Les mutins ont pris l'habitude de tirer en l'air pour montrer leur mécontentement à propos de primes non payées et effrayer la population civile.
Alors que la situation dans la capitale économique Abidjan avait été calme pendant le week-end, de nombreux tirs étaient audibles lundi matin en provenance des deux camps militaires d'Akouedo (est), formant la plus grande caserne du pays, selon une habitante qui réside entre les deux enceintes.
Les voies d'accès à Akouedo, et notamment une des principales artères de la zone - le boulevard François Mitterrand, une autoroute urbaine - étaient fermées, empêchant les habitants de l'est de la ville de se rendre au centre d'Abidjan, selon un collaborateur de l'AFP.
Le lycée français Blaise Pascal qui se trouve non loin de la zone a été fermé. "En raison de tirs au camp d'Akouedo et du blocage des carrefours alentours, les cours n'auront pas lieu aujourd'hui au lycée Blaise Pascal et à l'école Jacques Prévert. Il est recommandé d'éviter tout déplacement dans ce secteur", a prévenu le consulat de France dans un message. La Banque Africaine de Développement (BAD) a demandé à ses employés "rester chez eux et de ne pas bouger (...) la situation sécuritaire" n'étant "pas claire pour le moment à Abidjan".
Plusieurs entreprises ont aussi demandé à leur personnel de rester à la maison. Des tirs étaient également audibles en provenance du camp Gallieni, au Plateau (centre ville), qui avait été un des points chauds de la journée de vendredi.
A Bouaké, des tirs étaient fréquents, les mutins n'hésitant pas à multiplier des séquences avec des armes de gros calibres, effrayant une partie de la population et générant depuis dimanche soir d'incessantes rumeurs sur l'attaque de la ville par les forces loyalistes.
Dimanche soir, les rebelles qui contrôlent Bouaké s'étaient montrés déterminés à continuer leur mouvement malgré les menaces de "sanctions sévères" de l'état-major et des négociations avec trois anciens +Com Zone+ (commandant de zones) figures de l'ex-rébellion dont sont issus les mutins.
"On veut l'argent, c'est tout! Il n'y pas à discuter", avait dit l'un d'entre eux. - 'Pas renoncé' - Un des soldats avait aussi fanfaronné: "Ils (gouvernemet) croient que c'est fini à Abidjan, il vont voir. Akouedo, Gallieni, c'est nos frères, on est tous pareils. On a des téléphones, on se parle". Les mutins réclament les reliquats des primes promises par le gouvernement après les mutineries de janvier qui ont ébranlé le pays. A l'époque, ils avaient réclamé 12 millions de francs CFA de primes (18.000 euros) pour chacun d'eux (des sommes importantes pour le pays), et obtenu le versement dès janvier de 5 millions (7.500 euros).

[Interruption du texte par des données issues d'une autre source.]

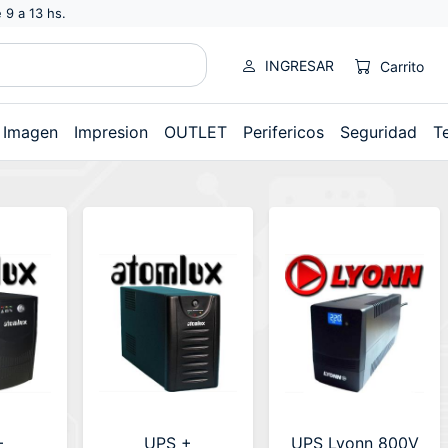
 9 a 13 hs.
INGRESAR
Carrito
Imagen
Impresion
OUTLET
Perifericos
Seguridad
T
+
UPS +
UPS Lyonn 800V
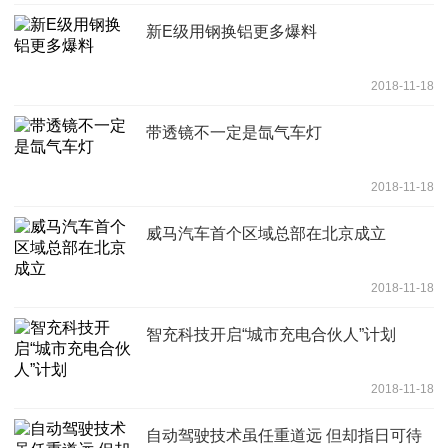
新E级用钢换铝更多爆料
2018-11-18
带透镜不一定是氙气车灯
2018-11-18
威马汽车首个区域总部在北京成立
2018-11-18
智充科技开启“城市充电合伙人”计划
2018-11-18
自动驾驶技术虽任重道远 但却指日可待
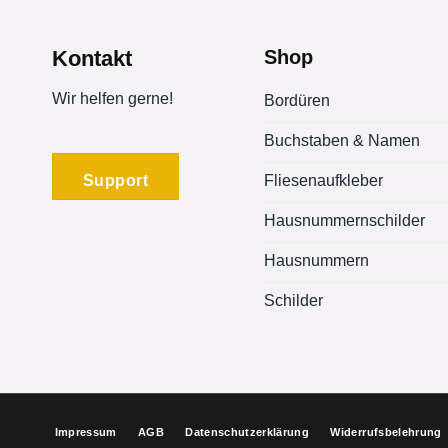
Varianten
auf.
Die
Kontakt
Shop
Optionen
können
Wir helfen gerne!
Bordüren
auf
Buchstaben & Namen
der
Produktseite
Support
Fliesenaufkleber
gewählt
werden
Hausnummernschilder
Hausnummern
Schilder
Impressum
AGB
Datenschutzerklärung
Widerrufsbelehrung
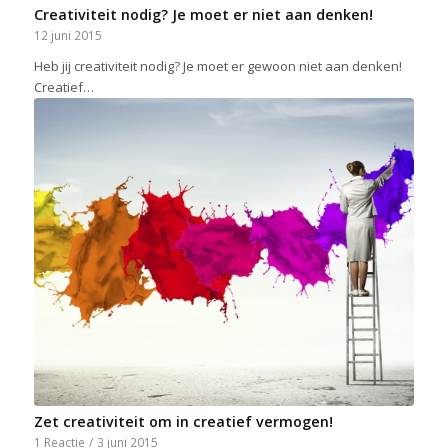
Creativiteit nodig? Je moet er niet aan denken!
12 juni 2015
Heb jij creativiteit nodig? Je moet er gewoon niet aan denken!
Creatief…
Zet creativiteit om in creatief vermogen!
1 Reactie
/
3 juni 2015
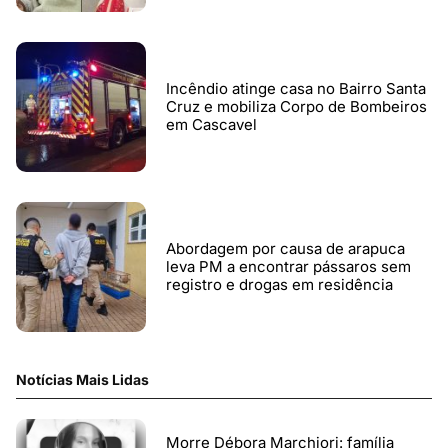
Incêndio atinge casa no Bairro Santa
Cruz e mobiliza Corpo de Bombeiros
em Cascavel
Abordagem por causa de arapuca
leva PM a encontrar pássaros sem
registro e drogas em residência
Notícias Mais Lidas
Morre Débora Marchiori: família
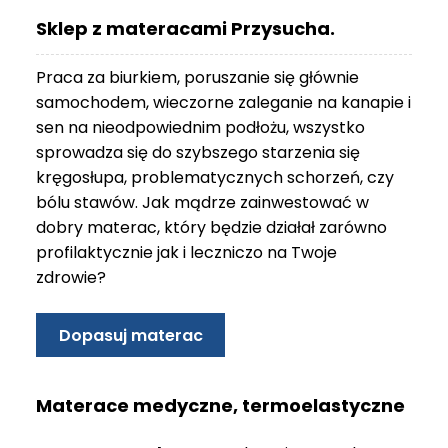
O
Sklep z materacami Przysucha.
N
T
Praca za biurkiem, poruszanie się głównie
A
K
samochodem, wieczorne zaleganie na kanapie i
T
sen na nieodpowiednim podłożu, wszystko
sprowadza się do szybszego starzenia się
B
kręgosłupa, problematycznych schorzeń, czy
L
bólu stawów. Jak mądrze zainwestować w
O
G
dobry materac, który będzie działał zarówno
profilaktycznie jak i leczniczo na Twoje
W
zdrowie?
Y
P
R
Dopasuj materac
Z
E
D
Materace medyczne, termoelastyczne
A
Ż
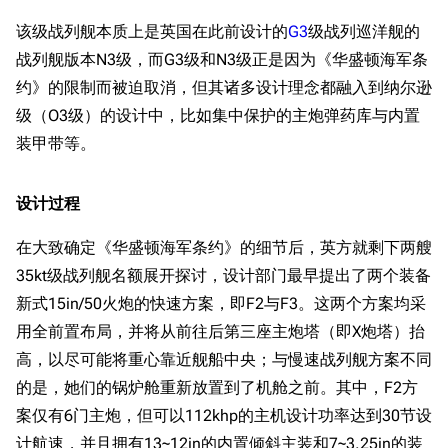
该级战列舰本质上是英国在此前设计的
G3
级战列巡洋舰的
战列舰版本N3级，而G3级和N3级正是因为《华盛顿海军条
约》的限制而被迫取消，但其诸多设计理念都融入到纳尔逊
级（O3级）的设计中，比如集中保护的主炮弹药库与内置
装甲带等。
设计过程
在大致确定《华盛顿海军条约》的细节后，英方就剩下两艘
35kt级战列舰名额展开探讨，设计部门最早提出了两个装备
新式15in/50火炮的快速方案，即F2与F3。这两个方案均采
用全前置布局，并将从前往后第三座主炮塔（即X炮塔）抬
高，以尽可能将重心靠近舰船中央；与慢速战列舰方案不同
的是，她们的锅炉舱重新放置到了机舱之前。其中，F2方
案仅有6门主炮，但可以112khp的主机设计功率达到30节设
计航速，并且拥有13~12in的内置倾斜主装和7~3.25in的装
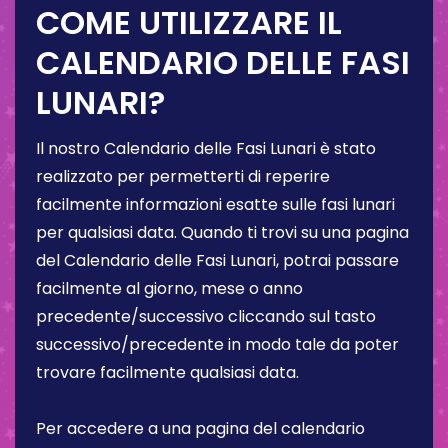
COME UTILIZZARE IL
CALENDARIO DELLE FASI
LUNARI?
Il nostro Calendario delle Fasi Lunari è stato
realizzato per permetterti di reperire
facilmente informazioni esatte sulle fasi lunari
per qualsiasi data. Quando ti trovi su una pagina
del Calendario delle Fasi Lunari, potrai passare
facilmente al giorno, mese o anno
precedente/successivo cliccando sul tasto
successivo/precedente in modo tale da poter
trovare facilmente qualsiasi data.
Per accedere a una pagina del calendario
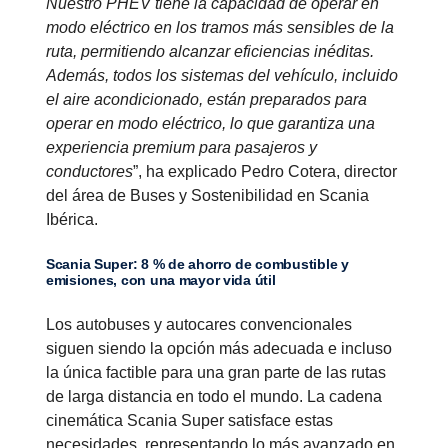
Nuestro PHEV tiene la capacidad de operar en
modo eléctrico en los tramos más sensibles de la
ruta, permitiendo alcanzar eficiencias inéditas.
Además, todos los sistemas del vehículo, incluido
el aire acondicionado, están preparados para
operar en modo eléctrico, lo que garantiza una
experiencia premium para pasajeros y
conductores
”, ha explicado Pedro Cotera, director
del área de Buses y Sostenibilidad en Scania
Ibérica.
Scania Super: 8 % de ahorro de combustible y
emisiones, con una mayor vida útil
Los autobuses y autocares convencionales
siguen siendo la opción más adecuada e incluso
la única factible para una gran parte de las rutas
de larga distancia en todo el mundo. La cadena
cinemática Scania Super satisface estas
necesidades, representando lo más avanzado en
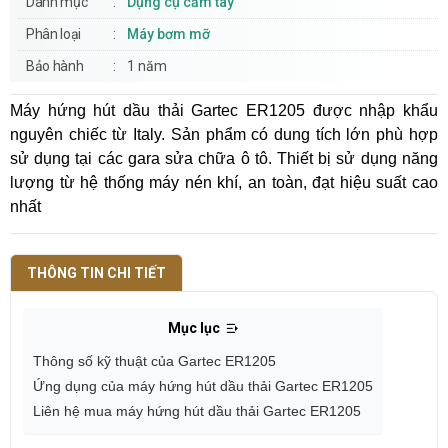
Danh mục
Dụng cụ cầm tay
Phân loại
Máy bơm mỡ
Bảo hành
1 năm
Máy hứng hút dầu thải Gartec ER1205 được nhập khẩu
nguyên chiếc từ Italy. Sản phẩm có dung tích lớn phù hợp
sử dụng tại các gara sửa chữa ô tô. Thiết bị sử dụng năng
lượng từ hệ thống máy nén khí, an toàn, đạt hiệu suất cao
nhất
THÔNG TIN CHI TIẾT
Mục lục
Thông số kỹ thuật của Gartec ER1205
Ứng dụng của máy hứng hút dầu thải Gartec ER1205
Liên hệ mua máy hứng hút dầu thải Gartec ER1205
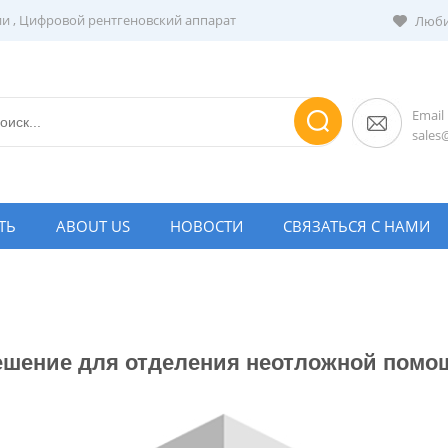
ии
,
Цифровой рентгеновский аппарат
Люби
Email
sale
ТЬ
ABOUT US
НОВОСТИ
СВЯЗАТЬСЯ С НАМИ
ешение для отделения неотложной помо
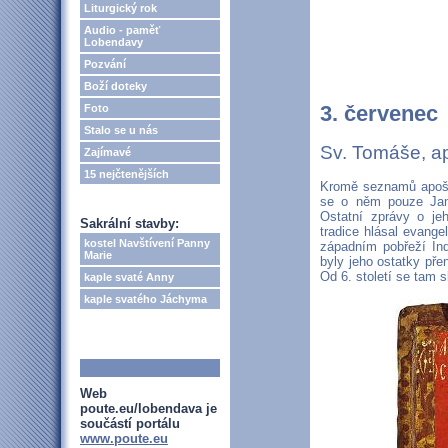
Liturgický rok
Audio - paměť
Lobendavy
Pozvání
Boží doteky
3. červenec
Foto
Stalo se u nás
Sv. Tomáše, a
Zajímavé
15 nejčtenějších
Kromě seznamů apošto
se o něm pouze Jano
Ostatní zprávy o je
Sakrální stavby:
tradice hlásal evange
kostel Navštívení Panny
západním pobřeží Ind
Marie
byly jeho ostatky př
Od 6. století se tam s
kaple svaté Anny
kaple svatého Jáchyma
Web
poute.eu/lobendava je
součástí portálu
www.poute.eu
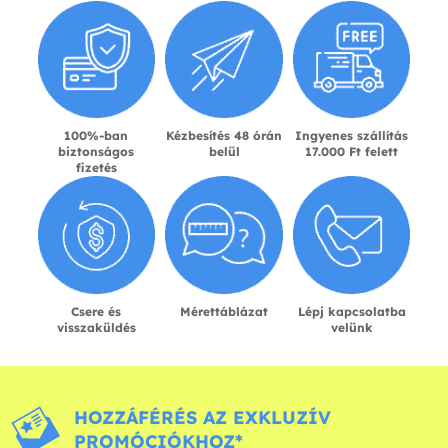
100%-ban
Kézbesítés 48 órán
Ingyenes szállítás
biztonságos
belül
17.000 Ft felett
fizetés
Csere és
Mérettáblázat
Lépj kapcsolatba
visszaküldés
velünk
HOZZÁFÉRÉS AZ EXKLUZÍV
PROMÓCIÓKHOZ*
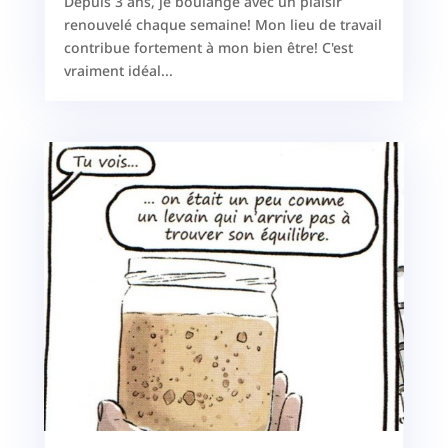
Depuis 3 ans, je boulange avec un plaisir
renouvelé chaque semaine! Mon lieu de travail
contribue fortement à mon bien être! C'est
vraiment idéal...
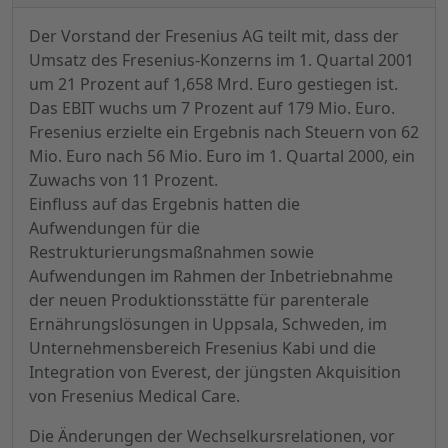
Der Vorstand der Fresenius AG teilt mit, dass der
Umsatz des Fresenius-Konzerns im 1. Quartal 2001
um 21 Prozent auf 1,658 Mrd. Euro gestiegen ist.
Das EBIT wuchs um 7 Prozent auf 179 Mio. Euro.
Fresenius erzielte ein Ergebnis nach Steuern von 62
Mio. Euro nach 56 Mio. Euro im 1. Quartal 2000, ein
Zuwachs von 11 Prozent.
Einfluss auf das Ergebnis hatten die
Aufwendungen für die
Restrukturierungsmaßnahmen sowie
Aufwendungen im Rahmen der Inbetriebnahme
der neuen Produktionsstätte für parenterale
Ernährungslösungen in Uppsala, Schweden, im
Unternehmensbereich Fresenius Kabi und die
Integration von Everest, der jüngsten Akquisition
von Fresenius Medical Care.
Die Änderungen der Wechselkursrelationen, vor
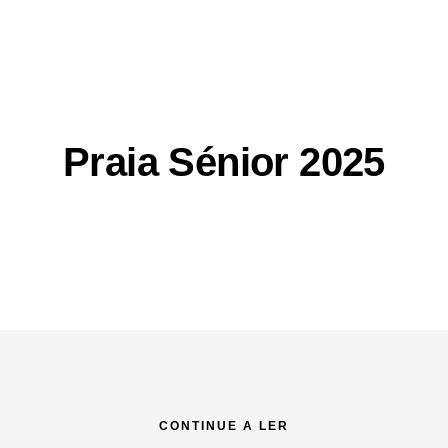
Praia Sénior 2025
CONTINUE A LER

On leur avait promis les 7 millions restants par tranche à partir de ce mois de mai. Jeudi, un représentant de soldats avait annoncé renoncer aux revendications financières, lors d'une cérémonie en présence du président Alassane Ouattara et d'autres soldats, qui se voulait un point final à la protestation des forces de sécurité.
Loin d'apaiser la situation, cette cérémonie a en fait déclenché un nouveau mouvement d'humeur, dans ce pays d'Afrique de l'Ouest durement touché par l'effondrement des cours du cacao, vital pour son économie et dont il est le premier producteur mondial.
"Tu connais quelqu'un qui renonce à 7 millions (10.000 euros) ? On nous a promis, il faut payer", a affirmé un mutin à Bouaké. "On ne sait pas si les délégués qui ont été envoyés à Abidjan (qui ont renoncé au primes) nous ont trahis, s'ils sont corrompus ou s'ils ont été pris en otage là-bas. Mais nous, on n'a pas renoncé. C'est clair", a affirmé le sergent Yacouba Soro, un mutin.